DX導入前に策定したローカルベンチマークをもとに、父親と従業員に対してDX化が必要な理由を丁寧に説明し、オペレーションの変化も検証。地道に説得を続けることで、導入後に考えられる従業員からの不満にも事前に対処しておくことができた。機械が苦手な父親も、最後は経営者の娘に「やりたい事をやりなさい」との言葉があった。なお、導入への費用負担を軽減するために「小規模事業者持続化補助金」の低感染リスクビジネス枠を活用したことでスムーズに導入が完了した。

伴走支援の効果

DX化によって外での待ち時間の間に食券機で注文と会計を済ませてもらうことで、大幅な時間短縮に成功。

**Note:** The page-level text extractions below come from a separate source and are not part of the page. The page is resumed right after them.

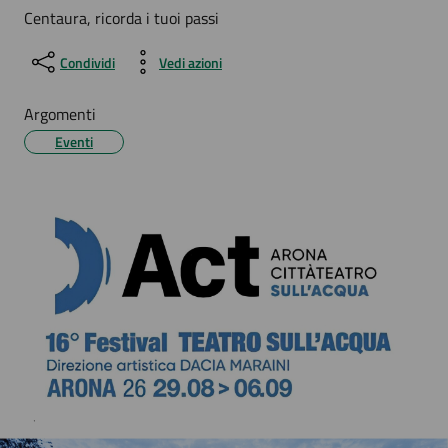
Centaura, ricorda i tuoi passi
Condividi
Vedi azioni
Argomenti
Eventi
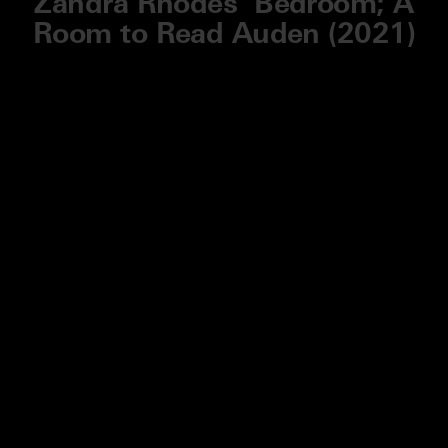
Zandra Rhodes’ Bedroom; A
Room to Read Auden (2021)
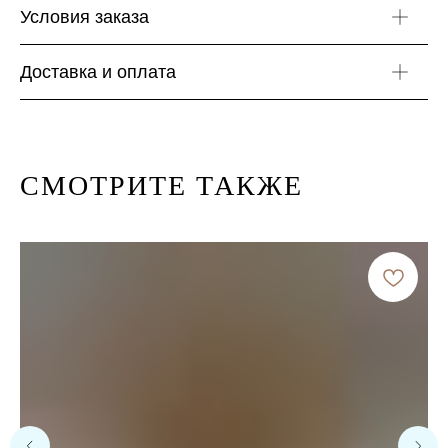
Условия заказа
Доставка и оплата
СМОТРИТЕ ТАКЖЕ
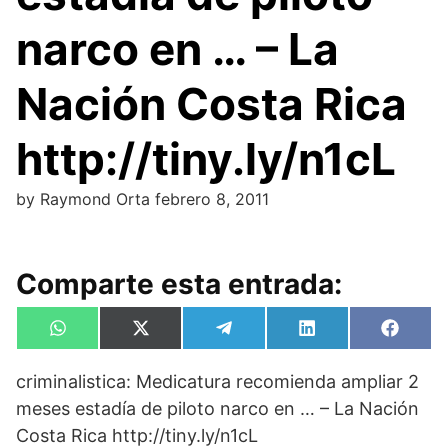
narco en … – La
Nación Costa Rica
http://tiny.ly/n1cL
by
Raymond Orta
febrero 8, 2011
Comparte esta entrada:
Compartir
Compartir
Compartir
Compartir
Compa
W
X
T
L
F
en
en
en
en
en
h
(
e
i
a
a
T
l
n
c
criminalistica: Medicatura recomienda ampliar 2
t
w
e
k
e
s
i
g
e
b
meses estadía de piloto narco en … – La Nación
A
t
r
d
o
p
t
a
I
o
Costa Rica http://tiny.ly/n1cL
p
e
m
n
k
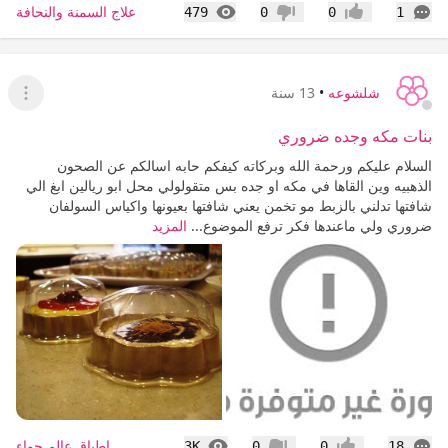
التعليقات
المشاهدات
علاج السمنة والنحافة
479
0
0
1
إعجاب
عدم إعجاب
شلشوعه
•
13 سنة
عرض ا
بنات مكه وجده ضروري
السلام عليكم ورحمة الله وبركاته كيفكم حابه اسالكم عن الصحون
الذهبيه وين القاها في مكه او جده بس متقولولي محل ابو ريالين ابغ الي
شافتها تدلني بالزبط مو تخمن يعني شافتها بعيونها واكياس السولفان
ضروري ولي ماعندها فكر ترفع الموضوع...
المزيد
التعليقات
المشاهدات
اطباق عالم حواء
3K
0
0
18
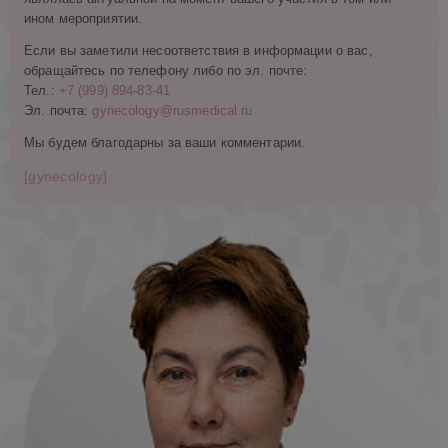
ином мероприятии.
Если вы заметили несоответствия в информации о вас,
обращайтесь по телефону либо по эл. почте:
Тел.:
+7 (999) 894-83-41
Эл. почта:
gynecology@rusmedical.ru
Мы будем благодарны за ваши комментарии.
[gynecology]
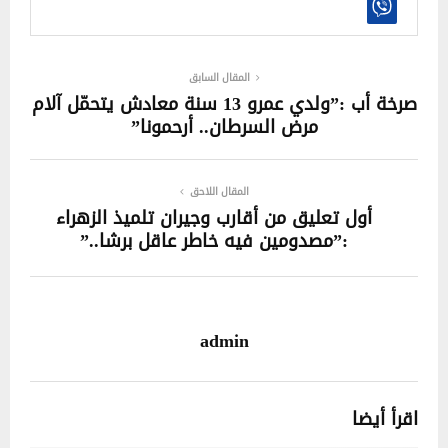
المقال السابق
صرخة أب :”ولدي عمرو 13 سنة معادش يتحمّل آلام
مرض السرطان.. أرحمونا”
المقال اللاحق
أول تعليق من أقارب وجيران تلميذ الزهراء
:”مصدومين فيه خاطر عاقل برشا..”
admin
اقرأ أيضا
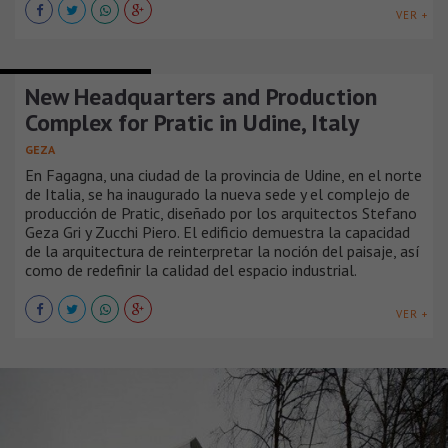
VER +
EDIFICIOS INDUSTRIALES
New Headquarters and Production
Complex for Pratic in Udine, Italy
GEZA
En Fagagna, una ciudad de la provincia de Udine, en el norte
de Italia, se ha inaugurado la nueva sede y el complejo de
producción de Pratic, diseñado por los arquitectos Stefano
Geza Gri y Zucchi Piero. El edificio demuestra la capacidad
de la arquitectura de reinterpretar la noción del paisaje, así
como de redefinir la calidad del espacio industrial.
VER +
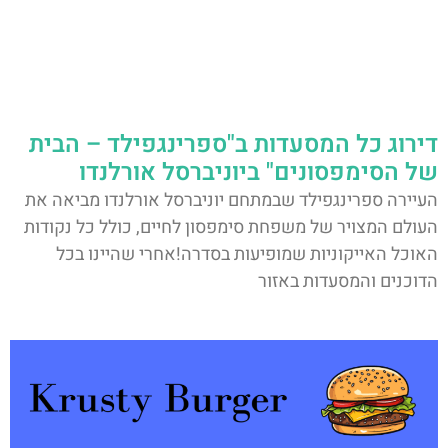
דירוג כל המסעדות ב"ספרינגפילד – הבית
של הסימפסונים" ביוניברסל אורלנדו
העיירה ספרינגפילד שבמתחם יוניברסל אורלנדו מביאה את
העולם המצויר של משפחת סימפסון לחיים, כולל כל נקודות
האוכל האייקוניות שמופיעות בסדרה!אחרי שהיינו בכל
הדוכנים והמסעדות באזור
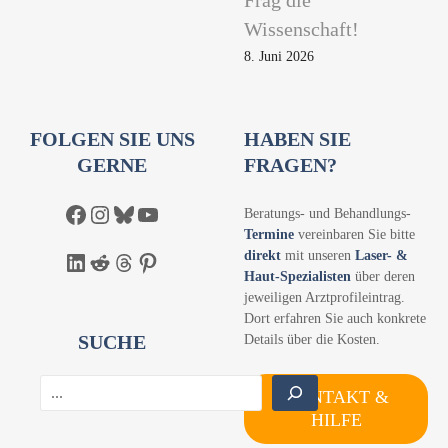
Wissenschaft!
8. Juni 2026
FOLGEN SIE UNS
HABEN SIE
GERNE
FRAGEN?
Facebook
Instagram
Bluesky
YouTube
Beratungs- und Behandlungs-
Termine
vereinbaren Sie bitte
direkt
mit unseren
Laser- &
LinkedIn
Reddit
Threads
Pinterest
Haut-Spezialisten
über deren
jeweiligen Arztprofileintrag.
Dort erfahren Sie auch konkrete
SUCHE
Details über die Kosten.
S
KONTAKT &
u
HILFE
c
h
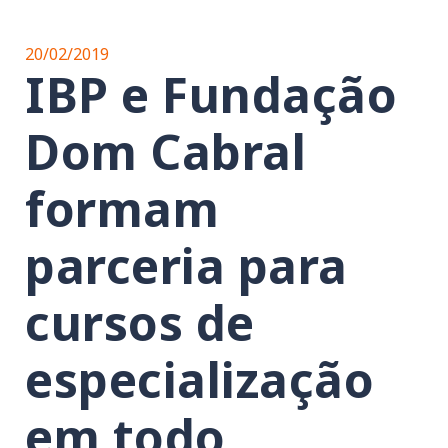
20/02/2019
IBP e Fundação
Dom Cabral
formam
parceria para
cursos de
especialização
em todo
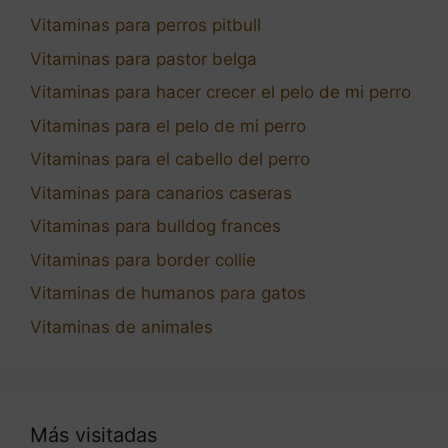
Vitaminas para perros pitbull
Vitaminas para pastor belga
Vitaminas para hacer crecer el pelo de mi perro
Vitaminas para el pelo de mi perro
Vitaminas para el cabello del perro
Vitaminas para canarios caseras
Vitaminas para bulldog frances
Vitaminas para border collie
Vitaminas de humanos para gatos
Vitaminas de animales
Más visitadas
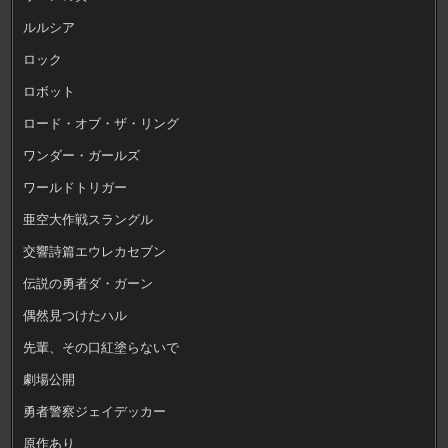
ルルシア
ロック
ロボット
ロード・オブ・ザ・リング
ワンダー・ガールズ
ワールドトリガー
亜空大作戦スラングル
交響詩篇エウレカセブン
伝説の勇者ダ・ガーン
偶然見つけたハル
先輩、その口紅塗らないで
劇場公開
勇者警察ジェイデッカー
原作あり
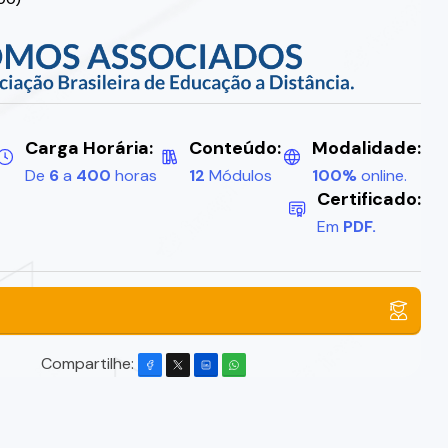
Carga Horária:
Conteúdo:
Modalidade:
De
6
a
400
horas
12
Módulos
100%
online.
Certificado:
Em
PDF.
Compartilhe:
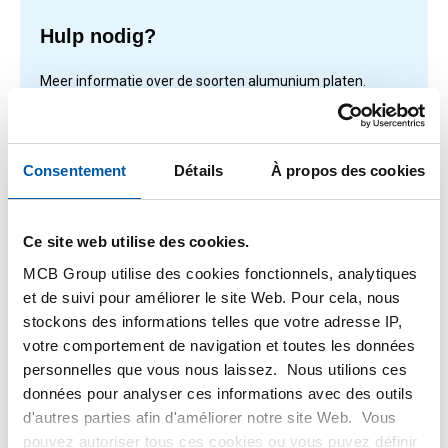
Hulp nodig?
Meer informatie over de soorten alumunium platen.
Lees meer
Consentement
Détails
À propos des cookies
1
-
2
de
2
Vous
1
Ce site web utilise des cookies.
êtes
MCB Group utilise des cookies fonctionnels, analytiques
sur
Filteren
et de suivi pour améliorer le site Web. Pour cela, nous
la
stockons des informations telles que votre adresse IP,
page
votre comportement de navigation et toutes les données
personnelles que vous nous laissez. Nous utilions ces
données pour analyser ces informations avec des outils
d'autres parties afin d'améliorer notre site Web. Vous
pouvez autoriser tous ces cookies ou vous puvez définir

席案内と同時に調理が開始できるようになり、お客様1人当たりの滞在時間が10分短縮する効果となった。また、お客様自らがパネルで注文しすぐに厨房へ自動伝達されることから、課題であった注文ミスは物理的に発生することがなくなり、お客様の手元に注文の控えが残るためお客様自身の勘違いもなくなった。お客様は外で待つ時間が減少し忙しい昼の時間を有効に活用でき、ホールスタッフは提供と片付けに集中でき作業効率がUPするなど、お客様とスタッフの双方にメリットが生まれた。さらに、支援者の提案によりメニューの英語表記とアレルギー表示を実施したことで、外国人客の応対も向上。導入後4ヶ月間で売上が前年同月比16.2%アップし、来店客数も前年同月と比べ283人増加しており、回転率が大幅に改善された結果となった。